Hace más o menos dos meses, noté dos manchitas rojas en las suaves piernas de Orlando. Pensé que se trataba del roce con las muselinas del capazo y mantitas varias, porque hacía calor y todavía no le ponía pantalones. No le di mucha importancia, pero es verdad que noté una expansión y hace tres semanas se puso bastante fea. Fuimos al pediatra y me dijo justo lo que esperaba no oír, se trata de una dermatitis. No es nada grave, pero es bastante molesta. Descubrí que se hereda y que es algo que se queda hasta los cinco/seis años, de formas más o menos evidentes. Después desaparece, dejando una piel más sensible que las demás. Me imaginé al pobre Orlando tan guapo y cubierto de dermatitis por la cara, un castigo. Pero lo peor de todo es la molestia que le crea a los niños, recuerdo una amiga que pasó muchas noches en vela porque la hija lloraba y se frotaba la piel afectada, hasta hacerse salir sangre. La dermatitis puede presentarse en cualquier zona del cuerpo, Orlando la tiene localizada en las piernas, aunque he notado un principio en los brazos (ojalá se quede así). Desafortunadamente la piel de los bebés es muy sensible para intentar combatir esta pequeña enfermedad con fármacos, en las piernas es la única zona donde se puede intervenir con algo más especifico, nosotros durante seis días le pondremos una crema con corticoides, muy poca y bien localizada. Pero sabemos que en el resto del cuerpo solo debemos utilizar crema hidratante. Ojo también a los productos para bebés para el cuidado cotidiano, porque no todos son realmente naturales: sin conservantes (como los parabenes, PEG, ftalatos, fenoxietanoles) sin colorantes, sin perfumes sintéticos, ni sustancia de origen petroquímico.
Me gusta la filosofía del uso de sustancias bio, de aceites vegetales.
En mi casa siempre hemos preferido los productos de origen natural, mis padres nos acostumbraron a la herboristería, aunque ahora estos productos se pueden encontrar en muchas farmacias o centros comerciales.
Hemos estado probando varías cremas para la piel de Orlando. Con Leonardo utilicé los productos de la línea a la Caléndula de la marca Weleda y estaba muy contenta, así que voy a repetir!
La caléndula es una planta conocida por sus propiedades regeneradoras, calmantes y protectoras. (Además me recuerda a mi casa) y constituye la base de estas cremas BIO, juntos a los aceites esenciales naturales y vegetales. Yo la utilizo para el cuerpo (el aceite) y para el culito, pero hay también para la cara.
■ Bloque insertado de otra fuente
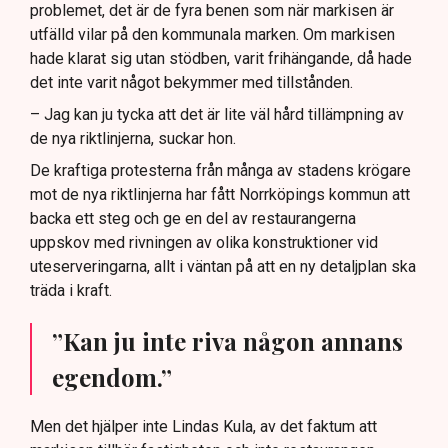
problemet, det är de fyra benen som när markisen är
utfälld vilar på den kommunala marken. Om markisen
hade klarat sig utan stödben, varit frihängande, då hade
det inte varit något bekymmer med tillstånden.
– Jag kan ju tycka att det är lite väl hård tillämpning av
de nya riktlinjerna, suckar hon.
De kraftiga protesterna från många av stadens krögare
mot de nya riktlinjerna har fått Norrköpings kommun att
backa ett steg och ge en del av restaurangerna
uppskov med rivningen av olika konstruktioner vid
uteserveringarna, allt i väntan på att en ny detaljplan ska
träda i kraft.
”Kan ju inte riva någon annans
egendom.”
Men det hjälper inte Lindas Kula, av det faktum att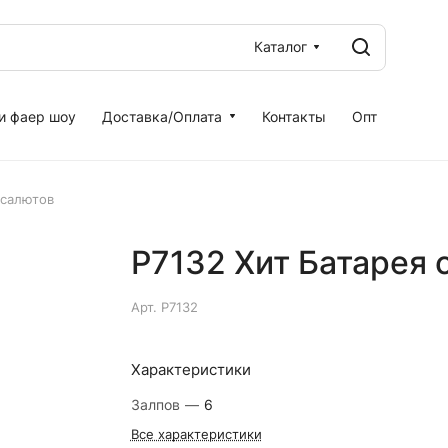
Каталог
и фаер шоу
Доставка/Оплата
Контакты
Опт
 салютов
Р7132 Хит Батарея 
Арт.
Р7132
Характеристики
Залпов
—
6
Все характеристики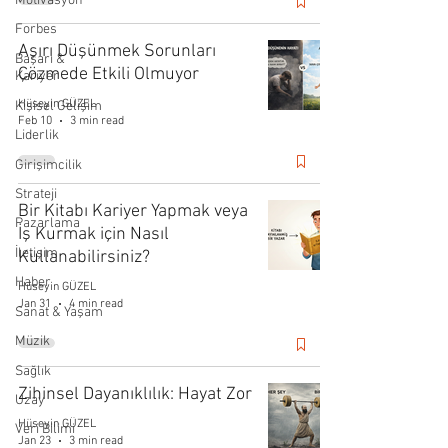
Motivasyon
Forbes
Aşırı Düşünmek Sorunları
Başarı &
Çözmede Etkili Olmuyor
Kariyer
Hüseyin GÜZEL
Kişisel Gelişim
Feb 10
3 min read
Liderlik
Girişimcilik
Strateji
Bir Kitabı Kariyer Yapmak veya
Pazarlama
İş Kurmak için Nasıl
İletişim
Kullanabilirsiniz?
Haber
Hüseyin GÜZEL
Jan 31
4 min read
Sanat & Yaşam
Müzik
Sağlık
Zihinsel Dayanıklılık: Hayat Zor
Uzay
Hüseyin GÜZEL
Veri Bilimi
Jan 23
3 min read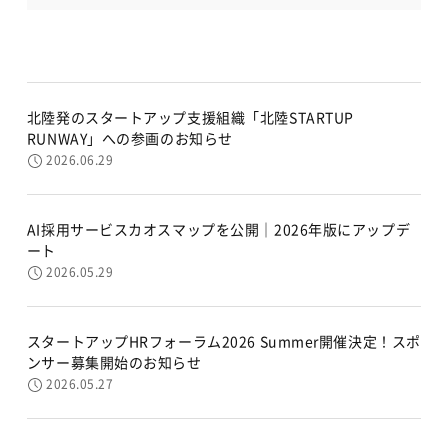
北陸発のスタートアップ支援組織「北陸STARTUP
RUNWAY」への参画のお知らせ
2026.06.29
AI採用サービスカオスマップを公開｜2026年版にアップデ
ート
2026.05.29
スタートアップHRフォーラム2026 Summer開催決定！スポ
ンサー募集開始のお知らせ
2026.05.27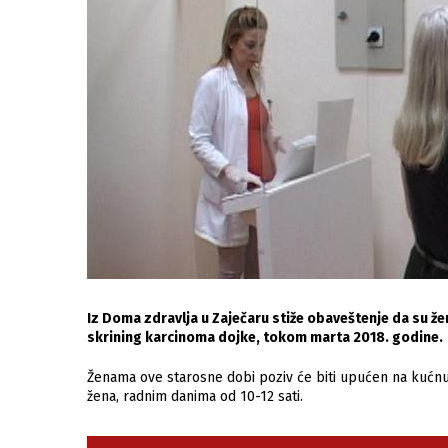
Iz Doma zdravlja u Zaječaru stiže obaveštenje da su ž
skrining karcinoma dojke, tokom marta 2018. godine.
Ženama ove starosne dobi poziv će biti upućen na kućnu 
žena, radnim danima od 10-12 sati.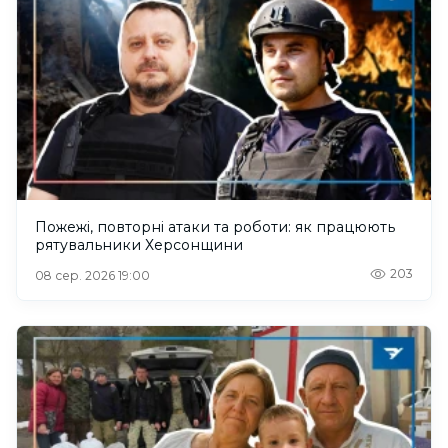
Пожежі, повторні атаки та роботи: як працюють
рятувальники Херсонщини
203
08 сер. 2026 19:00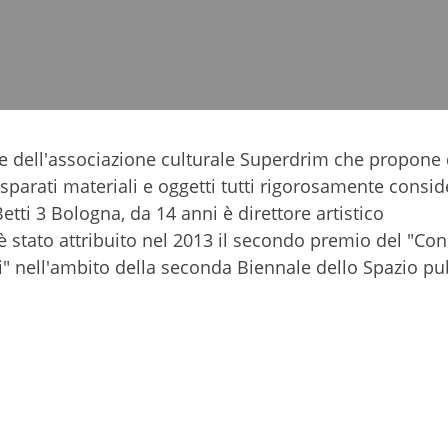
i
ente dell'associazione culturale Superdrim che propone 
disparati materiali e oggetti tutti rigorosamente consid
etti 3 Bologna, da 14 anni è direttore artistico
 è stato attribuito nel 2013 il secondo premio del "Co
i" nell'ambito della seconda Biennale dello Spazio pu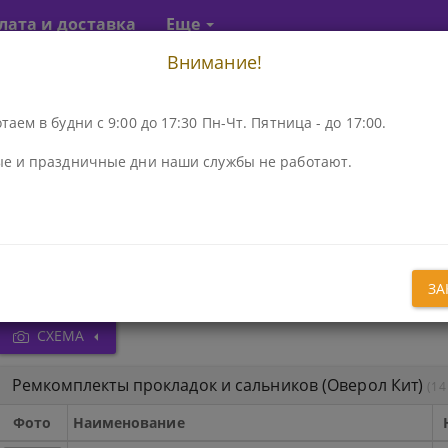
лата и доставка
Еще
Внимание!
Перейти
Р
ПЕРЕЙТИ К АКПП...
к
АКПП
аем в будни с 9:00 до 17:30 Пн-Чт. Пятница - до 17:00.
 09G\09K\09M
Детали для АКПП 09G\09K\09M
е и праздничные дни наши службы не работают.
Детали и Ремкомплект
09G\09K\09M
ЗА
СХЕМА
Ремкомплекты прокладок и сальников (Оверол Кит)
(14
Фото
Наименование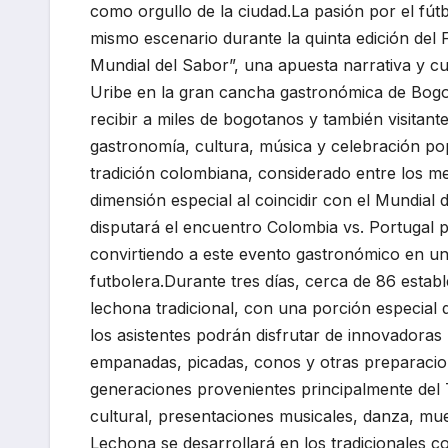
como orgullo de la ciudad.La pasión por el fút
mismo escenario durante la quinta edición del F
Mundial del Sabor”, una apuesta narrativa y cu
Uribe en la gran cancha gastronómica de Bogotá
recibir a miles de bogotanos y también visitan
gastronomía, cultura, música y celebración po
tradición colombiana, considerado entre los m
dimensión especial al coincidir con el Mundial d
disputará el encuentro Colombia vs. Portugal p
convirtiendo a este evento gastronómico en un
futbolera.Durante tres días, cerca de 86 estab
lechona tradicional, con una porción especial d
los asistentes podrán disfrutar de innovador
empanadas, picadas, conos y otras preparacio
generaciones provenientes principalmente del T
cultural, presentaciones musicales, danza, muest
Lechona se desarrollará en los tradicionales c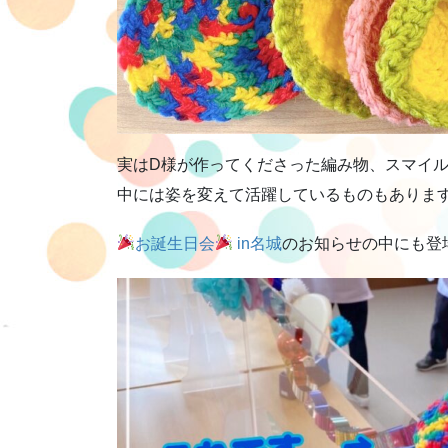
実はD様が作ってくださった編み物、スマイ
中には姿を変えて活躍しているものもありま
お誕生日会
in名城
のお知らせの中にも登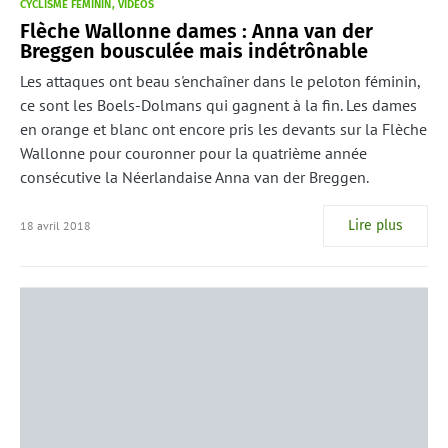
CYCLISME FÉMININ
VIDÉOS
Flèche Wallonne dames : Anna van der
Breggen bousculée mais indétrônable
Les attaques ont beau s'enchaîner dans le peloton féminin,
ce sont les Boels-Dolmans qui gagnent à la fin. Les dames
en orange et blanc ont encore pris les devants sur la Flèche
Wallonne pour couronner pour la quatrième année
consécutive la Néerlandaise Anna van der Breggen.
Lire plus
18 avril 2018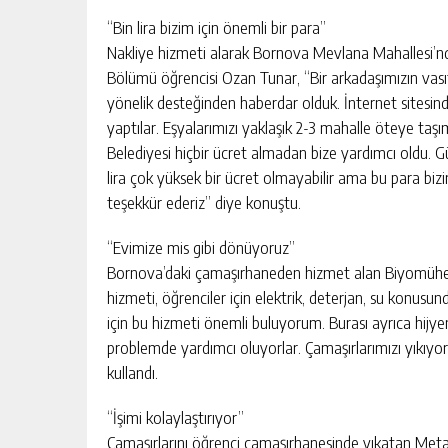
“Bin lira bizim için önemli bir para”
Nakliye hizmeti alarak Bornova Mevlana Mahallesi’nd
Bölümü öğrencisi Ozan Tunar, “Bir arkadaşımızın vasıt
yönelik desteğinden haberdar olduk. İnternet sitesind
yaptılar. Eşyalarımızı yaklaşık 2-3 mahalle öteye taşı
Belediyesi hiçbir ücret almadan bize yardımcı oldu. Gü
lira çok yüksek bir ücret olmayabilir ama bu para biz
teşekkür ederiz” diye konuştu.
“Evimize mis gibi dönüyoruz”
Bornova’daki çamaşırhaneden hizmet alan Biyomühe
hizmeti, öğrenciler için elektrik, deterjan, su konus
için bu hizmeti önemli buluyorum. Burası ayrıca hijyenik
problemde yardımcı oluyorlar. Çamaşırlarımızı yıkıyor
kullandı.
“İşimi kolaylaştırıyor”
Çamaşırlarını öğrenci çamaşırhanesinde yıkatan Meta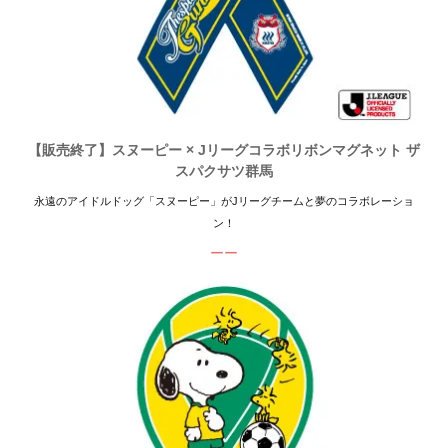
【販売終了】スヌーピー × Jリーグコラボリボンマグネット ザ
スパクサツ群馬
永遠のアイドルドッグ「スヌーピー」がJリーグチームと夢のコラボレーショ
ン！
ーー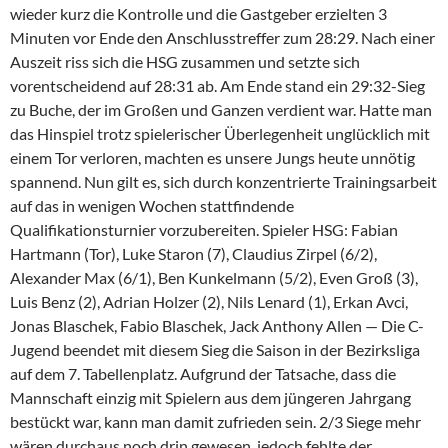
wieder kurz die Kontrolle und die Gastgeber erzielten 3
Minuten vor Ende den Anschlusstreffer zum 28:29. Nach einer
Auszeit riss sich die HSG zusammen und setzte sich
vorentscheidend auf 28:31 ab. Am Ende stand ein 29:32-Sieg
zu Buche, der im Großen und Ganzen verdient war. Hatte man
das Hinspiel trotz spielerischer Überlegenheit unglücklich mit
einem Tor verloren, machten es unsere Jungs heute unnötig
spannend. Nun gilt es, sich durch konzentrierte Trainingsarbeit
auf das in wenigen Wochen stattfindende
Qualifikationsturnier vorzubereiten. Spieler HSG: Fabian
Hartmann (Tor), Luke Staron (7), Claudius Zirpel (6/2),
Alexander Max (6/1), Ben Kunkelmann (5/2), Even Groß (3),
Luis Benz (2), Adrian Holzer (2), Nils Lenard (1), Erkan Avci,
Jonas Blaschek, Fabio Blaschek, Jack Anthony Allen — Die C-
Jugend beendet mit diesem Sieg die Saison in der Bezirksliga
auf dem 7. Tabellenplatz. Aufgrund der Tatsache, dass die
Mannschaft einzig mit Spielern aus dem jüngeren Jahrgang
bestückt war, kann man damit zufrieden sein. 2/3 Siege mehr
wären durchaus noch drin gewesen, jedoch fehlte der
Para el baño también es importante la elección del producto adecuado, hay algunas soluciones jabonosas que son agresivas para la piel sensible de los bebés. Me han aconsejado utilizar el agua de avena hervida, se tarda un poco en prepararla, pero vale la pena. Yo todavía no lo he probado pero recuerdo que mi hermana lo hacía. La línea Caléndula también ofrece un baño crema. (yo tengo el pack jeje).

Pañal de tela Bambino Mio. Mi camisa es de Neck & Neck.

Espero que este post os sirva de ayuda para las que tenéis el mismo problema y como siempre me encantaría escuchar experiencias sobre el tema de la dermatitis.